● **Exercises**
A – Name every file path listed in the change summary of the knn commit email below.
B – Continue the knn commit email below, picking up right after its last line.

● **Source passage**
▬▬▬▬▬▬▬▬▬▬
You are viewing a plain text version of this content. The canonical link for it is here.
Posted to commits@madlib.apache.org by nj...@apache.org on 2017/02/07 19:12:55 UTC

incubator-madlib git commit: knn: Fix input validation issues

Repository: incubator-madlib
Updated Branches:
  refs/heads/master 735dc35c0 -> 2d5a5edb9


knn: Fix input validation issues

- Some missing input validation cases are included now.
- Remove reduntant test cases from sql, since they are all now
handled in python code.
- There was still a bug wrt ambiguous references to column names
in the query that computes the squared_dist_norm2 in knn.sql_in.
We now use unique strings for variables in that query that fixes it.
- Handle boolean values for classification. MADlib's mode()
function does not handle boolean values, so they have to be converted
to integer before using it with mode().

Closes #98


Project: http://git-wip-us.apache.org/repos/asf/incubator-madlib/repo
Commit: http://git-wip-us.apache.org/repos/asf/incubator-madlib/commit/2d5a5edb
Tree: http://git-wip-us.apache.org/repos/asf/incubator-madlib/tree/2d5a5edb
Diff: http://git-wip-us.apache.org/repos/asf/incubator-madlib/diff/2d5a5edb

Branch: refs/heads/master
Commit: 2d5a5edb995758d0f8667c2c6c9cf58d9e802d50
Parents: 735dc35
Author: Nandish Jayaram <nj...@apache.org>
Authored: Tue Feb 7 11:06:09 2017 -0800
Committer: Nandish Jayaram <nj...@apache.org>
Committed: Tue Feb 7 11:06:09 2017 -0800

----------------------------------------------------------------------
 src/ports/postgres/modules/knn/knn.py_in       | 128 ++++++++++----------
 src/ports/postgres/modules/knn/knn.sql_in      |  97 ++++++++-------
 src/ports/postgres/modules/knn/test/knn.sql_in |  16 +--
 3 files changed, 128 insertions(+), 113 deletions(-)
----------------------------------------------------------------------


http://git-wip-us.apache.org/repos/asf/incubator-madlib/blob/2d5a5edb/src/ports/postgres/modules/knn/knn.py_in
----------------------------------------------------------------------
diff --git a/src/ports/postgres/modules/knn/knn.py_in b/src/ports/postgres/modules/knn/knn.py_in
index da7f9d6..c0d9cd7 100644
--- a/src/ports/postgres/modules/knn/knn.py_in
+++ b/src/ports/postgres/modules/knn/knn.py_in
@@ -44,86 +44,88 @@ UDF_ON_SEGMENT_NOT_ALLOWED = m4_ifdef(<!__UDF_ON_SEGMENT_NOT_ALLOWED__!>, <!True
 # ----------------------------------------------------------------------
 
 
-def knn_validate_src(schema_madlib, **kwargs):
-    trainingSource = kwargs['trainingSource']
-    if not trainingSource:
-        plpy.error("knn error: Invalid training table name!")
▬▬▬▬▬▬▬▬▬▬
[Extracted records]
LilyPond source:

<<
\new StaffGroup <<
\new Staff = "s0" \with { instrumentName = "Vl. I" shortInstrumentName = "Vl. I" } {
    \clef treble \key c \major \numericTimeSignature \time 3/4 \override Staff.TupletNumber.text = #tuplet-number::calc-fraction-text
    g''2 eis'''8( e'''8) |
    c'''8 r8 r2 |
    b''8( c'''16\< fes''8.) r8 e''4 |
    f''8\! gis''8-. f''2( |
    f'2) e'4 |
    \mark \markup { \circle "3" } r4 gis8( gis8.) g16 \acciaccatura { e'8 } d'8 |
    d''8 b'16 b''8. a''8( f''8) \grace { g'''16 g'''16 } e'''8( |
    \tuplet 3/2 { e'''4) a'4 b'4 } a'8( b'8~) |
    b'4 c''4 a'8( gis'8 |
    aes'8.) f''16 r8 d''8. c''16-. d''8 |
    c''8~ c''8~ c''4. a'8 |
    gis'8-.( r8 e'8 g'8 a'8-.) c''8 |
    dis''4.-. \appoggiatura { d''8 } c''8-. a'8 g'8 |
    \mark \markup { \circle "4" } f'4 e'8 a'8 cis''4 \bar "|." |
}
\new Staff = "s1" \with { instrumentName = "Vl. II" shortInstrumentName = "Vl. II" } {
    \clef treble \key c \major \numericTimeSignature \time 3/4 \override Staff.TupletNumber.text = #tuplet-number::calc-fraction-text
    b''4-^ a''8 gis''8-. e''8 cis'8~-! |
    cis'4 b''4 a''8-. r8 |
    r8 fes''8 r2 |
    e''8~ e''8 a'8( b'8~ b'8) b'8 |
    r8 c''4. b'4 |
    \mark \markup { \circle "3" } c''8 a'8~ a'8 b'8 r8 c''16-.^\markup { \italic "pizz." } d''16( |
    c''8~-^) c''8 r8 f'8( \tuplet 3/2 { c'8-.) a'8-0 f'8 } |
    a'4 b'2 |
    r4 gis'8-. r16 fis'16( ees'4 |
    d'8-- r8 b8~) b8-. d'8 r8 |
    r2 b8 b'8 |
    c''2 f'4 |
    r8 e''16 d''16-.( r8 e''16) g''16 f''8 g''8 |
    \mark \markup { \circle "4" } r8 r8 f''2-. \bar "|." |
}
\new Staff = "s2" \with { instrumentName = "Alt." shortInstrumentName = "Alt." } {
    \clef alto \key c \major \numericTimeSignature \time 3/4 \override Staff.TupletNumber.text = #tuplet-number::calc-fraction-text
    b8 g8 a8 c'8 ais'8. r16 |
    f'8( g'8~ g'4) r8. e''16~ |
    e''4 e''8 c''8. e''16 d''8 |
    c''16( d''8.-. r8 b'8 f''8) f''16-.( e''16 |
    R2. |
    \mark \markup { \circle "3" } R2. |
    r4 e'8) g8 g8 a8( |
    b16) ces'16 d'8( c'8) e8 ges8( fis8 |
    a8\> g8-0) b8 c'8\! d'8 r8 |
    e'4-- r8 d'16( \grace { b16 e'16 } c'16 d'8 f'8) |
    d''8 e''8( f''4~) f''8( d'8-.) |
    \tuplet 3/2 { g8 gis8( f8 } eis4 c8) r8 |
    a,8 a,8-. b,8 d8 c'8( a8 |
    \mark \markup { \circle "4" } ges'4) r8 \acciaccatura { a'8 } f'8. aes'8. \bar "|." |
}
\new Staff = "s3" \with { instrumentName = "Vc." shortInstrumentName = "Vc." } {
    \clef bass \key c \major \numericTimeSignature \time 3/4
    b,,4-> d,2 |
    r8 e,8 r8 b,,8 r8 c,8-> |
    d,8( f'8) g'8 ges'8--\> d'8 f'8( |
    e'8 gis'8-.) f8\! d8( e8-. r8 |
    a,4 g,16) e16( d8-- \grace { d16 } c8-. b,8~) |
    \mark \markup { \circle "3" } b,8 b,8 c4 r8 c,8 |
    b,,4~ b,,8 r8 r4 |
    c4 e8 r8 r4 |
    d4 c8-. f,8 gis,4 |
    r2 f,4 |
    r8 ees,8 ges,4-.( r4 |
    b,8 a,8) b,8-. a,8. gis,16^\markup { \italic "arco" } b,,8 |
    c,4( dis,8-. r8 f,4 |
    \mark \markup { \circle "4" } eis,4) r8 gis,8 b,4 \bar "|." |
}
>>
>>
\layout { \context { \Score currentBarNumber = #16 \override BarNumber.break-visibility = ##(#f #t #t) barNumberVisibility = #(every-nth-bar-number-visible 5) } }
▬▬▬▬▬▬▬▬▬▬
● **Responses to the tasks**
A –
src/ports/postgres/modules/knn/knn.py_in
src/ports/postgres/modules/knn/knn.sql_in
src/ports/postgres/modules/knn/test/knn.sql_in

B –
-    if not table_exists(trainingSource):
-        plpy.error("knn error: Training table {0} does not exist!".format(trainingSource))
-    if table_is_empty(trainingSource):
-        plpy.error("knn error: Training table {0} is empty!".format(trainingSource))
-
-    testSource = kwargs['testSource']
-    if not testSource:
-        plpy.error("knn error: Invalid test table name!")
-    if not table_exists(testSource):
-        plpy.error("knn error: Test table {0} does not exist!".format(testSource))
-    if table_is_empty(testSource):
-        plpy.error("knn error: Test table {0} is empty!".format(testSource))
-
-    trainingClassColumn = kwargs['trainingClassColumn']
-    trainingFeatureColumn = kwargs['trainingFeatureColumn']
-    for c in (trainingClassColumn, trainingFeatureColumn):
+def knn_validate_src(schema_madlib, point_source, point_column_name, label_column_name,
+    test_source, test_column_name, id_column_name, output_table, operation, k, **kwargs):
+    if not operation or operation not in ['c', 'r']:
+        plpy.error("kNN Error: operation='{0}' is an invalid value, has to be 'r' for regression OR 'c' for classification.".format(operation))
+    if not point_source:
+        plpy.error("kNN Error: Invalid training table name.")
+    if not table_exists(point_source):
+        plpy.error("kNN Error: Training table '{0}' does not exist.".format(point_source))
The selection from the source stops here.